Experimental and Computational Study of Liquid Nitrogen Transfer Line Chilldown

Abstract

Cryogenic fluids are widely used in industrial, aerospace, and many other scientific applications and systems. In these systems, proper transport, handling and storage of cryogenic fluids are of great importance. Chill-down of a transfer line is a natural consequence of routine cryogenic fluid transfer. The chill down time has its importance as the primary objective is to quickly cool the line, so as to promote homogeneous liquid transfer and/or to continue an ongoing test. The present work is a computational study of cryogenic transfer line chill down using a numerical code written in Matlab backed up by its experimental validation.

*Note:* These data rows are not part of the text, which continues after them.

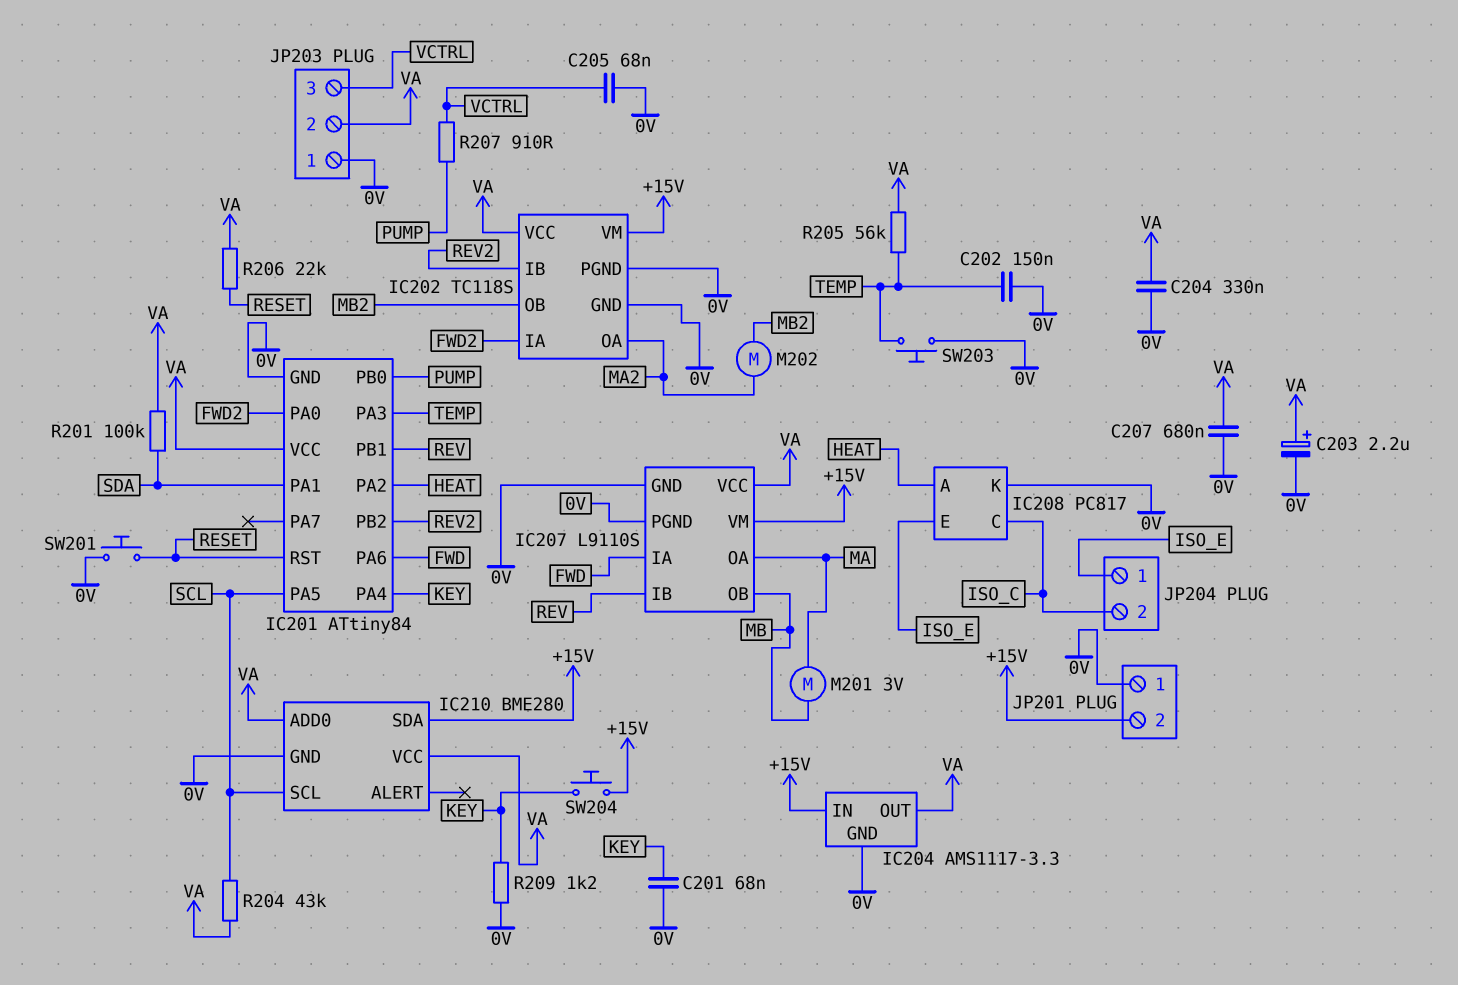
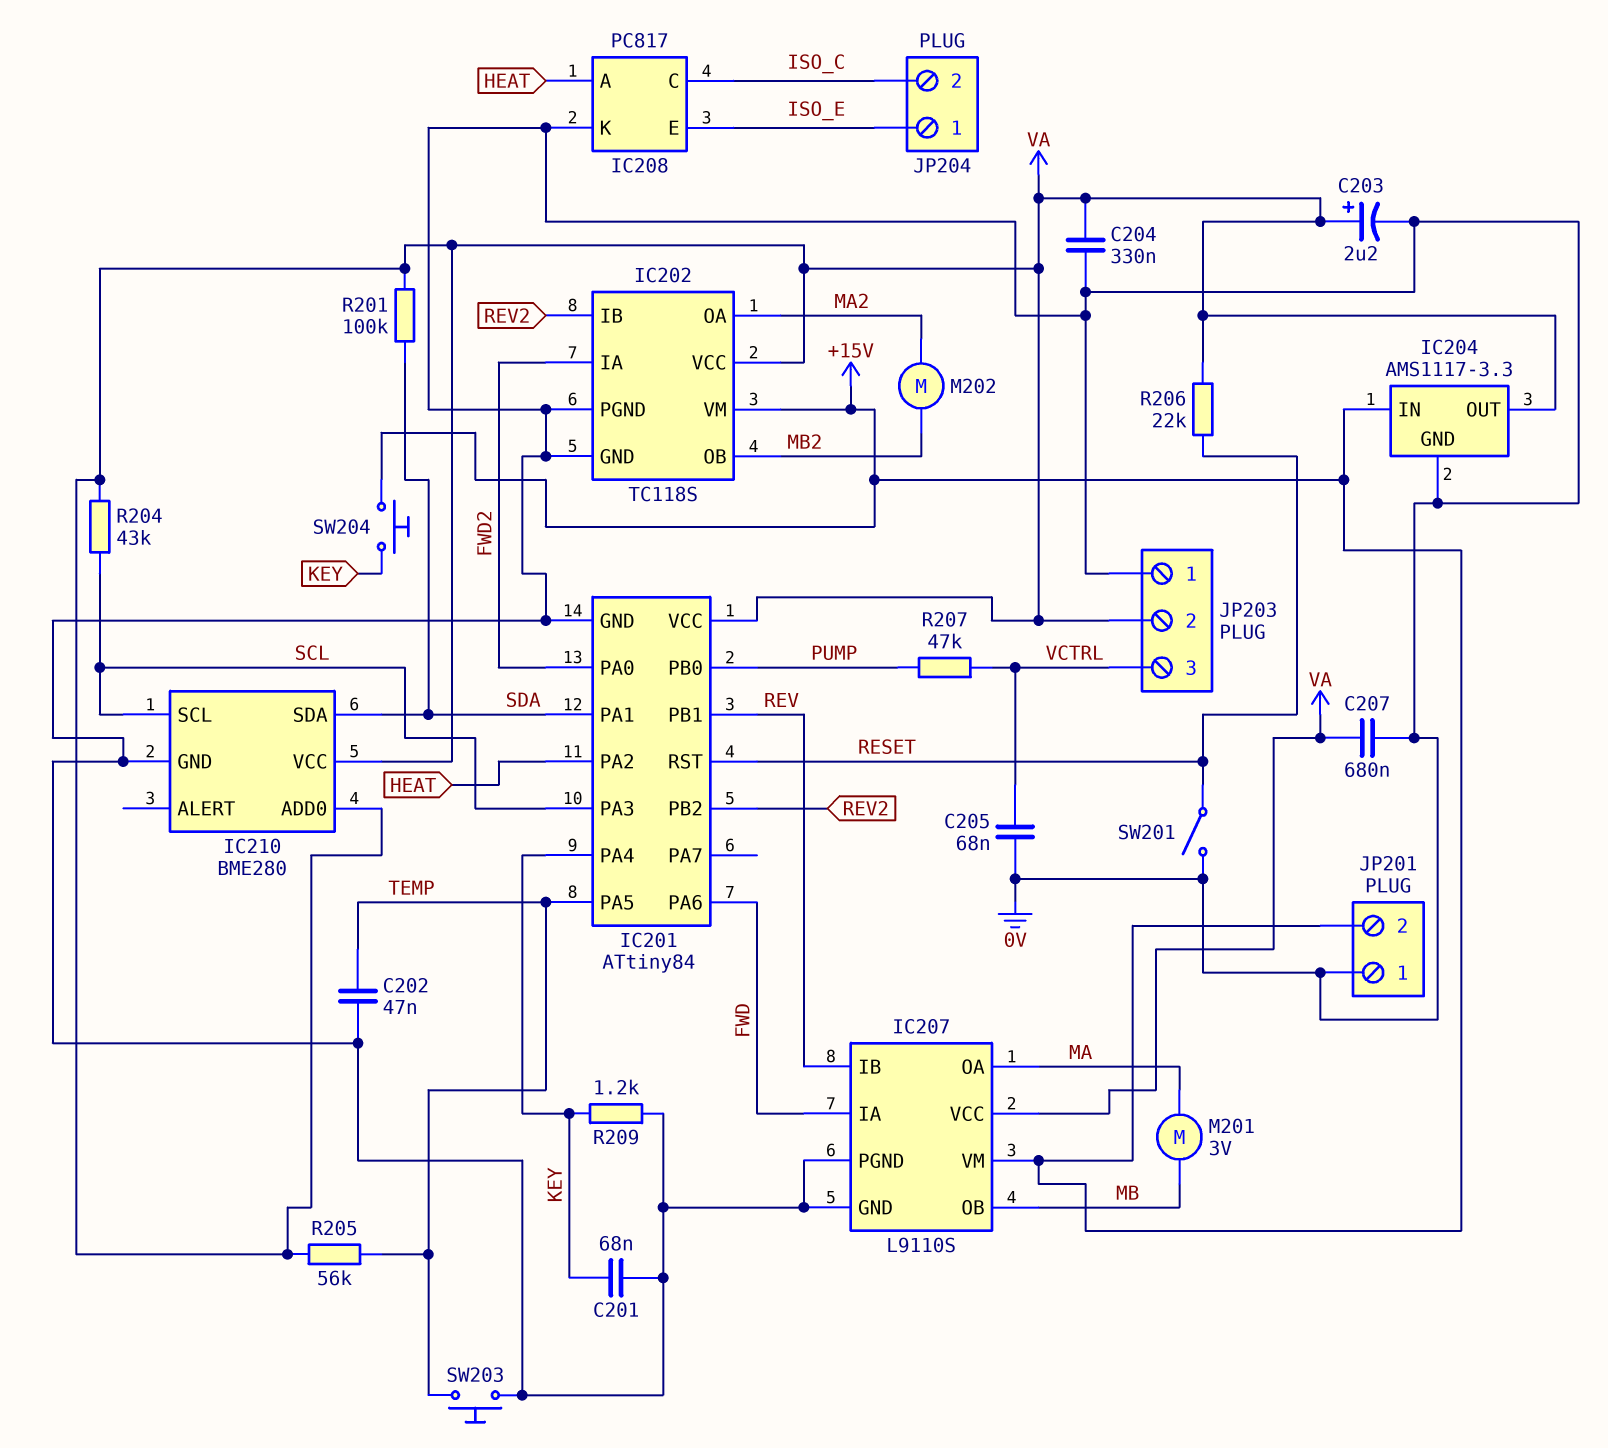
C202: 150nF (0V, TEMP) -> 47nF (0V, TEMP)
IC201 pin PA3: TEMP -> SCL
IC201 pin PA5: SCL -> TEMP
IC210 pin SDA: +15V -> SDA
R207: 910 (PUMP, VCTRL) -> 47k (PUMP, VCTRL)
SW201: button (0V, RESET) -> switch (0V, RESET)

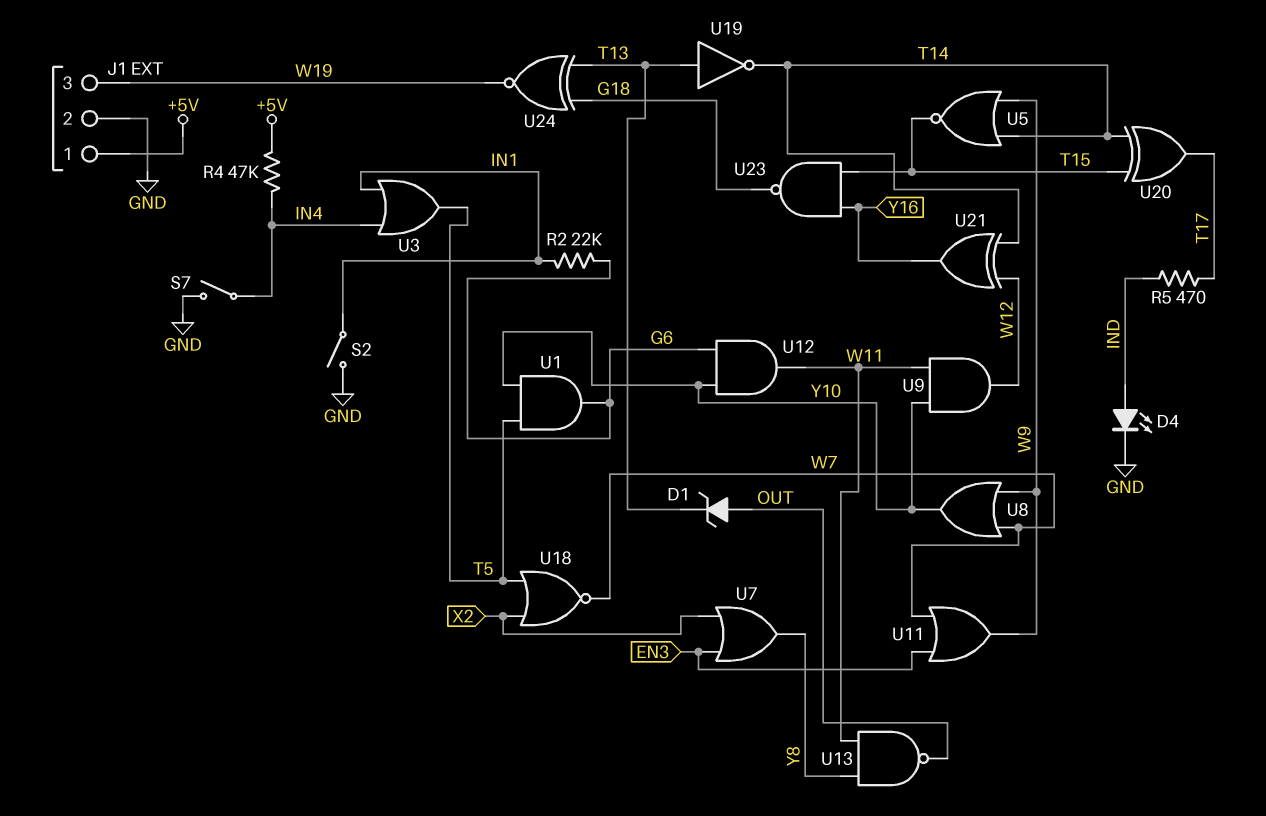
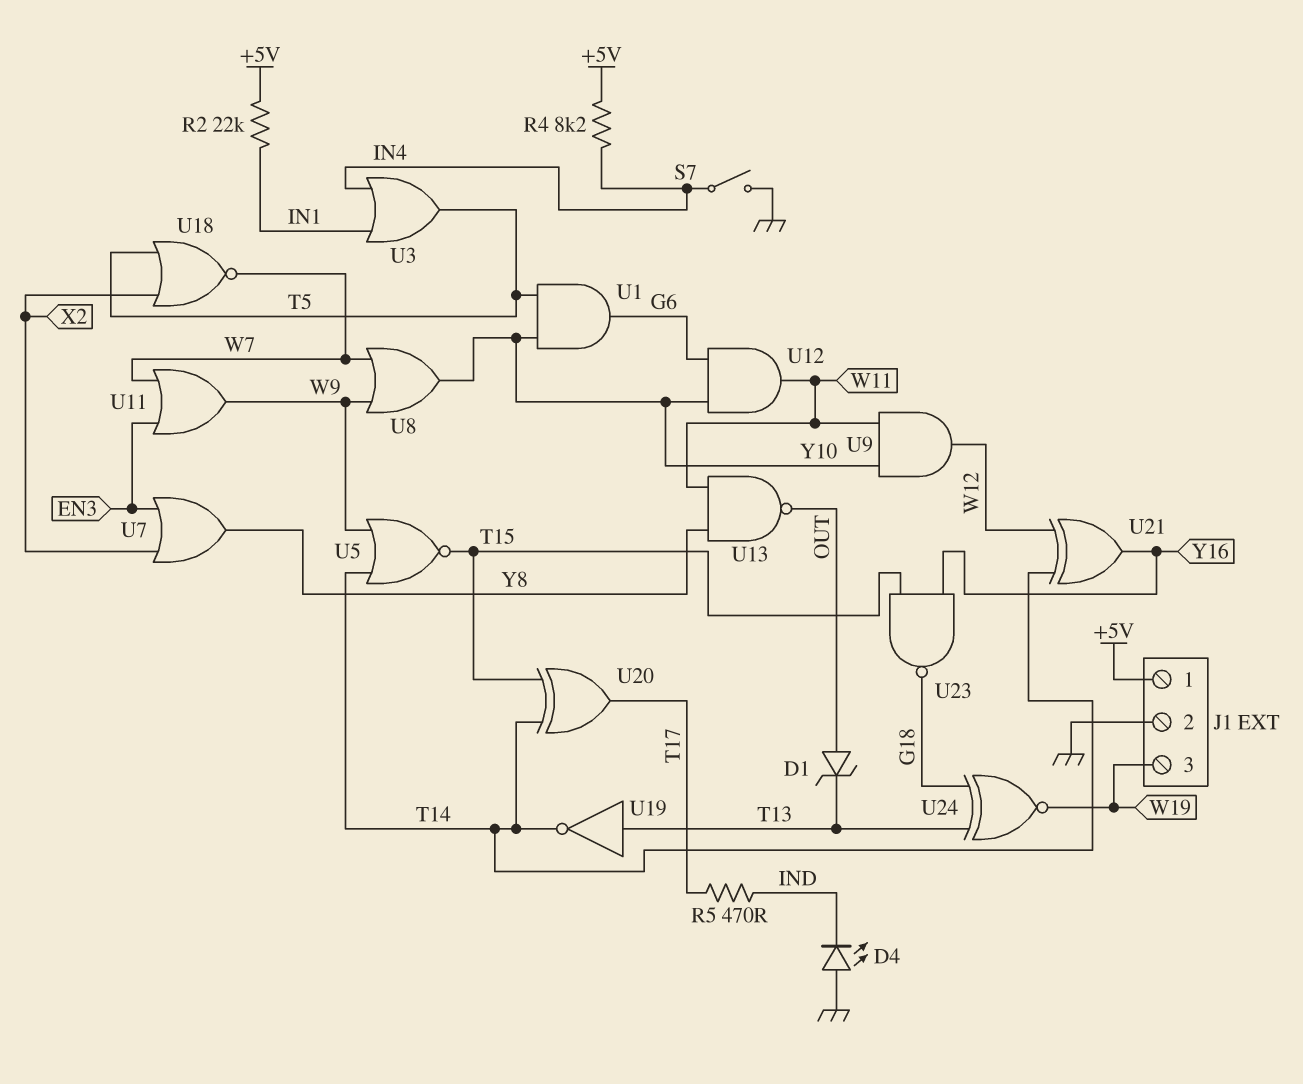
D4: LED (A IND, K GND) -> LED (A GND, K IND)
R2: 22k (G6, IN1) -> 22k (+5V, IN1)
R4: 47k (+5V, IN4) -> 8.2k (+5V, IN4)
S2: switch (GND, IN1) -> none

The experiments were carried out with liquid Nitrogen (LN2) as the cryogen through a fluid transfer line made of stainless steel. A lumped system analysis in which the liquid cryogen and its vapour in the pipe are considered to flow as lumps of fluid, is used for the prediction of chilldown time and thermodynamic property variations during the transient process. The numerical results show good agreement with the experimental measurements and the predicted chilldown time is close to the field data. The generated code can be extended to predict the chill down parameters for any cryogenic transfer operation by providing the respective fluid and pipeline material properties, and the geometric measurements, along with necessary boundary conditions (thermal & flow) and ambient conditions.